Paris,
le 31 mars 1871.
Certains
journaux croient voir dans les premiers actes de la Commune de Paris
l’intention de sortir des attributions municipales. Il n’est pas
douteux qu’en rendant pour Paris des décrets portant la remise des
loyers, l’abolition de la conscription, etc., etc., la Commune est
sortie du cercle étroit où la législation antérieure enfermait la
liberté municipale. Mais ce serait une illusion étrange et même
puérile de penser que la révolution du 18 mars avait pour but
unique d’assurer à Paris une représentation communale élue, mais
soumise à la tutelle despotique d’un pouvoir national fortement
centralisé.
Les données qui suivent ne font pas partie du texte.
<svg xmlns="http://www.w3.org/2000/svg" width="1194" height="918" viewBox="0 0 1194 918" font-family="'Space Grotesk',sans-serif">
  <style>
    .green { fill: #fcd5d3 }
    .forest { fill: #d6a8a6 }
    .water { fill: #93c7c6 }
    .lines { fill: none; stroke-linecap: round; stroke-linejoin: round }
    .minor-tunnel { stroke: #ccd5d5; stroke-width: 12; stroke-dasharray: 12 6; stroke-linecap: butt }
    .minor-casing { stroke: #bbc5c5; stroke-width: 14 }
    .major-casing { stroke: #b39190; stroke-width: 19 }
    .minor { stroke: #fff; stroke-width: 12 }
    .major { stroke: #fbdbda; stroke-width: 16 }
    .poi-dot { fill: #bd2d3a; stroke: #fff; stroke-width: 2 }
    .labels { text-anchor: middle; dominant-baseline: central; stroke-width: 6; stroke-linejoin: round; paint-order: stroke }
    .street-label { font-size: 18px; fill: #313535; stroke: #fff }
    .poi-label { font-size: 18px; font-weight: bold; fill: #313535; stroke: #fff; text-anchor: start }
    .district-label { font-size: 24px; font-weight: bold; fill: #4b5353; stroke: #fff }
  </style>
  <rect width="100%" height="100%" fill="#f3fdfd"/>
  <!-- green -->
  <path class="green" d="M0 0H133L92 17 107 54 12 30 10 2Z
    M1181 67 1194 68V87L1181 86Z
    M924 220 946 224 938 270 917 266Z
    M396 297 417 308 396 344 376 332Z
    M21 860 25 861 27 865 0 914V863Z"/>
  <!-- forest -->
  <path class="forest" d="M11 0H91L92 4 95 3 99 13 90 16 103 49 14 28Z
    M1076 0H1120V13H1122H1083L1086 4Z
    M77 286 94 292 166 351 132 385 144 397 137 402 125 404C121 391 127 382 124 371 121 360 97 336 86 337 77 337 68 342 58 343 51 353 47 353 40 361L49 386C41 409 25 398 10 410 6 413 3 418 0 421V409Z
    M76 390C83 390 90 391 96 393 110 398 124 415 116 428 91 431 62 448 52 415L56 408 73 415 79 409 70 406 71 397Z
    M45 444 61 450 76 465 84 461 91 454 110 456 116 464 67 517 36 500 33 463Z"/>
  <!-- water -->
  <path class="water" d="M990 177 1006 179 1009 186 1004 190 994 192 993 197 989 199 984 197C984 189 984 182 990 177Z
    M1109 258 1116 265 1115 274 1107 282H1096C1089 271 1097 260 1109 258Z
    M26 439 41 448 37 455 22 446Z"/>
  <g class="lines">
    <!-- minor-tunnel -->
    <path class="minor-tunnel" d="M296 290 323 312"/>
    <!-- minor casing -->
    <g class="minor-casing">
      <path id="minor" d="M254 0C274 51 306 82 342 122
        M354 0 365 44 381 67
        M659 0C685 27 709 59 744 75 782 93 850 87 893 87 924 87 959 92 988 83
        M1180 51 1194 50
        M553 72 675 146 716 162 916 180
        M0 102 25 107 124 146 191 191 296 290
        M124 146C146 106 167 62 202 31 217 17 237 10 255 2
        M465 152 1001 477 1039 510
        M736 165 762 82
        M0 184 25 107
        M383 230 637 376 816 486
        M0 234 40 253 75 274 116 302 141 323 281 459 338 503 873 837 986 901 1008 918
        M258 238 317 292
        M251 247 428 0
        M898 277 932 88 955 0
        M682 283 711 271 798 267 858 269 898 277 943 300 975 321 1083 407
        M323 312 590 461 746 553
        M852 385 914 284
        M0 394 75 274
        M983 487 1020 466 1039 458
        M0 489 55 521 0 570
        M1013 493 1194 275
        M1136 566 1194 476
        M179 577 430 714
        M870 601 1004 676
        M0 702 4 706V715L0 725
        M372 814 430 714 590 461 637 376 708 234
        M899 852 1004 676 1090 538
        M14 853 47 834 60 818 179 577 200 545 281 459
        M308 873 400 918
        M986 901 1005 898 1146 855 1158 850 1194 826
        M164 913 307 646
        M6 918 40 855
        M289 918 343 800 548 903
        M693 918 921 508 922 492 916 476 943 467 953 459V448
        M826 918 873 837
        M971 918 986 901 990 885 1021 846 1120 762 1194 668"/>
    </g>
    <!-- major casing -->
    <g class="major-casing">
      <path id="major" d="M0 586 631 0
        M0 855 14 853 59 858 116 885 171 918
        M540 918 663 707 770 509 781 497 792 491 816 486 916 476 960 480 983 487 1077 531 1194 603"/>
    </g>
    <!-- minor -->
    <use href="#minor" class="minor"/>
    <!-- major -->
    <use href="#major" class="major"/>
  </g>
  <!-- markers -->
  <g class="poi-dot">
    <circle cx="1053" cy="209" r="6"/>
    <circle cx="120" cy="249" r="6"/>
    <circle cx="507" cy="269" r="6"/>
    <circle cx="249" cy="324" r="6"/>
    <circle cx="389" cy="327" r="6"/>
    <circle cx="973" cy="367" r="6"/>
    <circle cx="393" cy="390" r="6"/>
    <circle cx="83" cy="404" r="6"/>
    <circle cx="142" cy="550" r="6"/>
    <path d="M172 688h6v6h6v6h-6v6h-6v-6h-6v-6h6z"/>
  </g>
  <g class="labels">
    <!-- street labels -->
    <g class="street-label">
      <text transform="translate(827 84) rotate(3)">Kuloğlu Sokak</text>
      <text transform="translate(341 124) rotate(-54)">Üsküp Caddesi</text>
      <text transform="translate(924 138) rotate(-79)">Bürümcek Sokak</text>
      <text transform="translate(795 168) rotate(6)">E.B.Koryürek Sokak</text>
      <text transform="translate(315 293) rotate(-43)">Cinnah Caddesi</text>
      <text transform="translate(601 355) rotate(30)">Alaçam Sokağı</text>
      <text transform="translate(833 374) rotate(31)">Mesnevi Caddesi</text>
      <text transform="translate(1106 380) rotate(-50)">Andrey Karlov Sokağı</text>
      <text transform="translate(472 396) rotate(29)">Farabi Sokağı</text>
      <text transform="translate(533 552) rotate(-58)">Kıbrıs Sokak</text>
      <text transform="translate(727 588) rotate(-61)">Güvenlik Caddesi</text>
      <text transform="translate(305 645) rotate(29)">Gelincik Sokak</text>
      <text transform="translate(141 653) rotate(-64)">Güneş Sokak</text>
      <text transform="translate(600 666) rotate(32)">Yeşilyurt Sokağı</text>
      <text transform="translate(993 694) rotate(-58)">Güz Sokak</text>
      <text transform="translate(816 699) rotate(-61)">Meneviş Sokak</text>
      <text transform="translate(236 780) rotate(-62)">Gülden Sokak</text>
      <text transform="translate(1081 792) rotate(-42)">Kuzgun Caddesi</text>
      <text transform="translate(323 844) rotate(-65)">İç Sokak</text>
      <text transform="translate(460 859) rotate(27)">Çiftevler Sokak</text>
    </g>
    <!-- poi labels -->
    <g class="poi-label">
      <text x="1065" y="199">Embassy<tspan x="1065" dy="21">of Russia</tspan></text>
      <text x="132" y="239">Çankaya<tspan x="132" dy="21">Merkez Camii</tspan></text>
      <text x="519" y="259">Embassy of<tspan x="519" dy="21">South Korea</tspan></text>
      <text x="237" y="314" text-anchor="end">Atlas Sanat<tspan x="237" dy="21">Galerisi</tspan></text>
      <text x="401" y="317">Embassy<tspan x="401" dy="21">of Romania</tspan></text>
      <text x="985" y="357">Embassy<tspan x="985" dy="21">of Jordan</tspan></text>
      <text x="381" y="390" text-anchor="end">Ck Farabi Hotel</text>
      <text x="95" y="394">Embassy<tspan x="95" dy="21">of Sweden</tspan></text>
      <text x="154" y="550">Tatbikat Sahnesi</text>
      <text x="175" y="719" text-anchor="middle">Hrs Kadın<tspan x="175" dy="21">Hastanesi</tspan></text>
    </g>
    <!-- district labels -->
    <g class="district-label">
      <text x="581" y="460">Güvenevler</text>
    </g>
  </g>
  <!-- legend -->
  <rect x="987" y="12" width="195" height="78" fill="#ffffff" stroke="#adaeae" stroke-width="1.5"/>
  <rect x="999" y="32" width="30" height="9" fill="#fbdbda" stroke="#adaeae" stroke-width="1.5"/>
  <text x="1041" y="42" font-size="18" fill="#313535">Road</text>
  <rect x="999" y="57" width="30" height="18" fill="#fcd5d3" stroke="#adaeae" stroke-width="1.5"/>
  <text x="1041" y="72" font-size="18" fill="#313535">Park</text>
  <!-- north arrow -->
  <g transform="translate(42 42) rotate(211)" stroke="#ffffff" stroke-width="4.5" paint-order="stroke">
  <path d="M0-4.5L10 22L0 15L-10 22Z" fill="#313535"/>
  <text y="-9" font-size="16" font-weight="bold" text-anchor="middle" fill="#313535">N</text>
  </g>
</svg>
Jamais en France la loi n’a satisfait, ni pour Paris,
ni pour les villes, ni pour les villages, les besoins d’indépendance,
de libre administration qui sont une condition absolue de vie
régulière, de stabilité et de progrès dans un Etat républicain.
C’est
comme on l’a dit dès le premier jour, pour conquérir et assurer
dans l’avenir cette indépendance à toutes les communes de France,
et aussi à tous les groupes supérieurs, cantons, départements ou
provinces, reliés entre eux, par un pacte alors vraiment national ;
c’est pour garantir en même temps et perpétuer la République
assise enfin sur sa base fondamentale, que les hommes du 18 mars ont
lutté et vaincu.
Quel
esprit éclairé et de bonne foi oserait soutenir que Paris a
affronté, après les souffrances et les dangers du siège, les
conséquences douloureuses, quoique momentanées d’une violente
rupture, pour se soumettre de bonne grâce à une loi qu’il
n’aurait même pas discutée, à une loi qui ne lui laisserait ni
l’administration de sa police, ni la disposition souveraine de ses
finances, ni la direction de sa garde nationale ; à une loi qui
serait non pas le gage de sa liberté, mais le sceau même de sa
servitude.
En
se constituant en Commune, si Paris a renoncé à son omnipotence
apparente, identique en fait à sa déchéance, il n’a pas renoncé
à son rôle initiateur, il n’a pas abdiqué ce pouvoir moral,
cette influence intellectuelle qui a tant de fois en France et en
Europe donné la victoire à sa propagande. Paris affranchi, Paris
autonome n’en doit pas moins rester le centre du mouvement
économique et industriel, le siège de la Banque, des chemins de
fer, des grandes institutions nationales, d’où la vie se répandra
plus largement à travers les veines du corps social, qui, de leur
côté, la lui rapporteront plus active et plus intense.
En
attendant que le triomphe définitif de sa cause ait rendu à Paris
affranchi le rôle influent, mais non dominateur, que la nature,
l’évolution économique et le mouvement des idées lui assurent,
la Commune se bornera à défendre dans leur intégrité ses intérêts
et ses droits. Qu’il s’agisse d’organisation municipale, de
loyers ou d’échéances, elle légiférera pour lui souverainement,
parce que ce sont là ses affaires, ses intérêts propres, lesquels
ne peuvent être légitimement satisfaits que par ceux qui les
représentent, et non pas par ceux qui les écrasent ou qui les
nient.
La
commune aura le droit d’agir ainsi en face d’un pouvoir central
qui, réduit à sa fonction, ne serait plus que le gardien et le
défenseur des intérêts généraux. A plus forte raison en a-t-elle
le devoir en face d’un pouvoir usurpateur, qui ne sait qu’obéir
à la raison d’Etat, ne fait appel qu’à la haine sociale, aux
lâches terreurs, et à ceux qui réclamaient un contrat, des
garanties, ne parla jamais que de répression et de vengeance.